Ну вот, я тебе во всех подробностях рассказал о схеме натурализации в Штатах.
— Билл, помнишь, ты обещал дать мне совет? С чего мне начинать поиски?
— Поговорим и об этом. Но сначала о наших служебных взаимоотношениях. Пока я остаюсь твоим куратором. После оформления ты можешь жить, где захочешь и как захочешь. Одно маленькое условие: должен меня информировать о месте постоянного проживания — это временно, может быть на год. Я оставляю тебе свои телефоны — один домашний, второй служебный — дежурной службы, которая в любое время, где бы я не находился, передаст от тебя информацию. Можешь обращаться ко мне со всеми вопросами, в том числе за дружескими советами. Считай, что я твоя «палочка-выручалочка» при возникновении любых проблем.
— А что требуется от меня взамен?
— Ничего. Тебя мы будем беспокоить только в случае необходимости проконсультировать по вопросам, в которых ты можешь быть компетентен исходя из своей прошлой жизни.
— С учетом того, о чем мы договорились?
С учетом, с учетом. Ты сам будешь решать, с какой информацией способен нас ознакомить. Да, вот еще: при оформлении бумаг на проживание, а в дальнейшем — на гражданство предполагается процедура проверки знаний нашей конституции, истории и прочего. Я тебе оставляю специальный информационный справочник для иммигрантов. Там есть все, что я тебе рассказал, а также много полезной информации по истории страны, законам, правилам поведения, полезные телефоны. Отнесись к этому серьезно, почитай. Тебе это пригодится на собеседовании, да и по жизни. Советую посетить знаменитое Арлингтонское кладбище. Полезно для понимания некоторых аспектов официальной государственной атрибутики.

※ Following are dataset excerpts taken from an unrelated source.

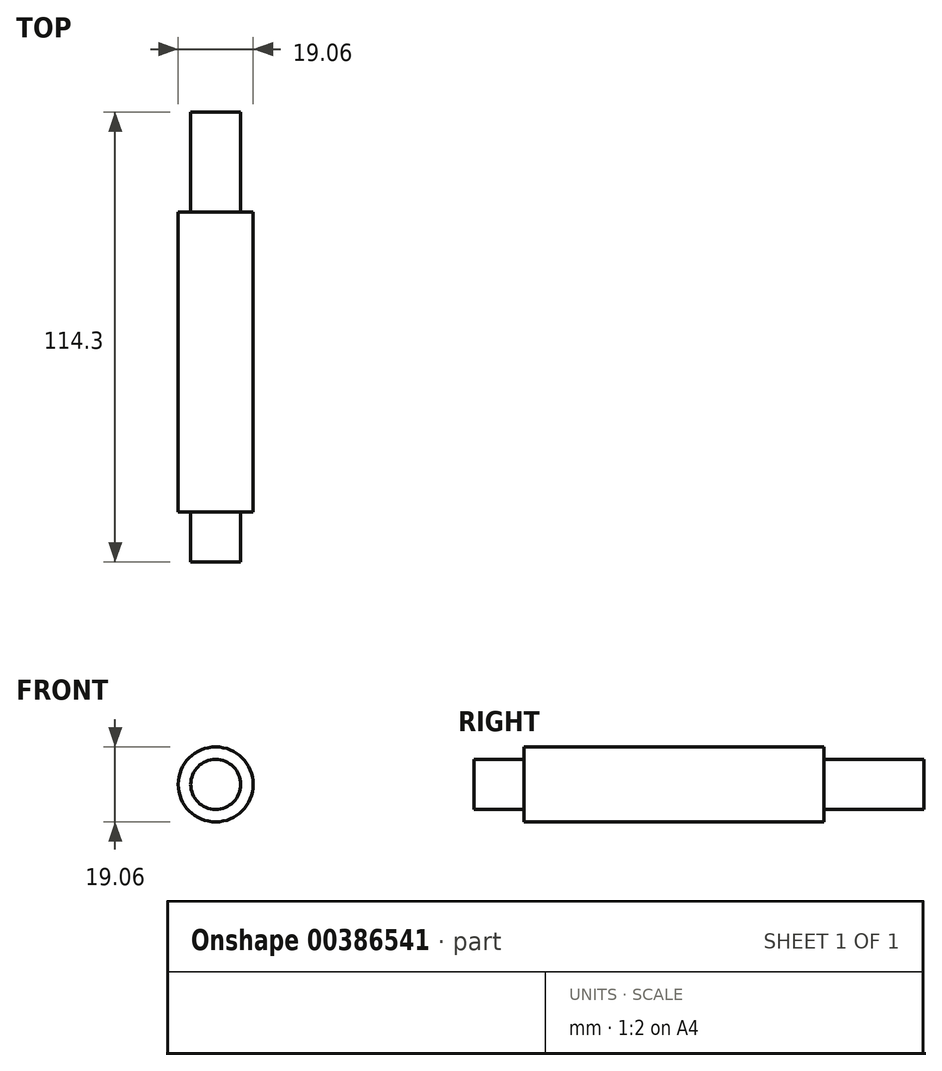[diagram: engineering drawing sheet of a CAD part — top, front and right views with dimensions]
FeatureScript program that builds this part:
annotation { "Feature Type Name" : "Feature", "Feature Type Description" : "" }
export const myFeature = defineFeature(function(context is Context, id is Id, definition is map)
    precondition{}
    {
        {
            var Q0;
            Q0=qCreatedBy(makeId("Front.planeOp"),FACE);
            var sketch = newSketch(context, id + "F0", { "sketchPlane" : qUnion([Q0])});
            skCircle(sketch, "E0", {"center": v(0, 0) * mm, "radius": 9.53 * mm});
            skCircle(sketch, "E1", {"center": v(0, 0) * mm, "radius": 6.35 * mm});
            skSolve(sketch);
        }
        {
            var Q0;
            Q0=makeQuery(id+"F0.imprint","IMPRINT",FACE,{"disambiguationData":[TD([[makeQuery(id+"F0.imprint","IMPRINT",EDGE,{"derivedFrom":sQuery(id+"F0.wireOp",EDGE,"E0")}),1.0]])]});
            var Q1;
            Q1=makeQuery(id+"F0.imprint","IMPRINT",FACE,{"disambiguationData":[TD([[makeQuery(id+"F0.imprint","IMPRINT",EDGE,{"derivedFrom":sQuery(id+"F0.wireOp",EDGE,"E1")}),1.0]])]});
            extrude(context, id + "F1", {"entities" : qUnion([Q0, Q1]), "depth" : 76.2 * mm});
        }
        {
            var Q0;
            Q0=makeQuery(id+"F1.opExtrude","CAP_FACE",FACE,{"disambiguationData":[OSD([sQuery(id+"F0.wireOp",EDGE,"E0")])],"isStart":false});
            var sketch = newSketch(context, id + "F2", { "sketchPlane" : qUnion([Q0])});
            skCircle(sketch, "E2", {"center": v(0, 0) * mm, "radius": 6.35 * mm});
            skSolve(sketch);
        }
        {
            var Q0;
            Q0 = qSketchRegion(id + "F2", true);
            extrude(context, id + "F3", {"entities" : qUnion([Q0]), "operationType" : NewBodyOperationType.ADD, "depth" : 12.7 * mm});
        }
        {
            var Q0;
            Q0=makeQuery(id+"F1.opExtrude","CAP_FACE",FACE,{"disambiguationData":[OSD([sQuery(id+"F0.wireOp",EDGE,"E0")])],"isStart":true});
            var sketch = newSketch(context, id + "F4", { "sketchPlane" : qUnion([Q0])});
            skCircle(sketch, "E3", {"center": v(0, 0) * mm, "radius": 6.35 * mm});
            skSolve(sketch);
        }
        {
            var Q0;
            Q0 = qSketchRegion(id + "F4", true);
            extrude(context, id + "F5", {"entities" : qUnion([Q0]), "operationType" : NewBodyOperationType.ADD, "depth" : 25.4 * mm});
        }
    });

Теперь о главном для тебя. Запиши телефон и имя: Джим Мэйсон. Это тот человек, который поможет тебе начать поиски. Он служил в Корпусе морской пехоты. В Корее командовал батальоном, в состав которого входило подразделение службы спасения. Спасение авиационных экипажей, терпящих бедствие над морем, входило в компетенцию этого подразделения.
Сейчас он проживает в Арлингтоне. Для тебя это главный аргумент в выборе этого места.
На прощание Билл, приобняв Виктора, пошлепал его широкой ладонью по правой лопатке и напутствовал:
— Удачи тебе, парень. Пусть поможет тебе Бог, — «а ведь примерно так и я напутствовал сам себя в начале пути», — подумалось Виктору. Все-таки Билл — мужик. Ему взгрустнулось. Он снова оставался один.
Гл. 12. Следы ведут в Стратфорд, штат Коннектикут
В аэропорту Арлингтона его встречала строгая подтянутая женщина средних лет, спортивного телосложения. Чем-то она показалась Виктору похожей на гувернантку. Про себя он окрестил ее дамой. Дама ему не представилась. Через сорок минут он был доставлен в отель. Время было полуденное, и встречу в иммиграционной службе дама назначила на следующее утро:
— Это два квартала отсюда, на этой же улице. Небольшое здание в три этажа, вход со двора. Назоветесь, вас пропустят. Комната 328. К девяти и без опозданий — строго завершила дама свой короткий энергичный монолог.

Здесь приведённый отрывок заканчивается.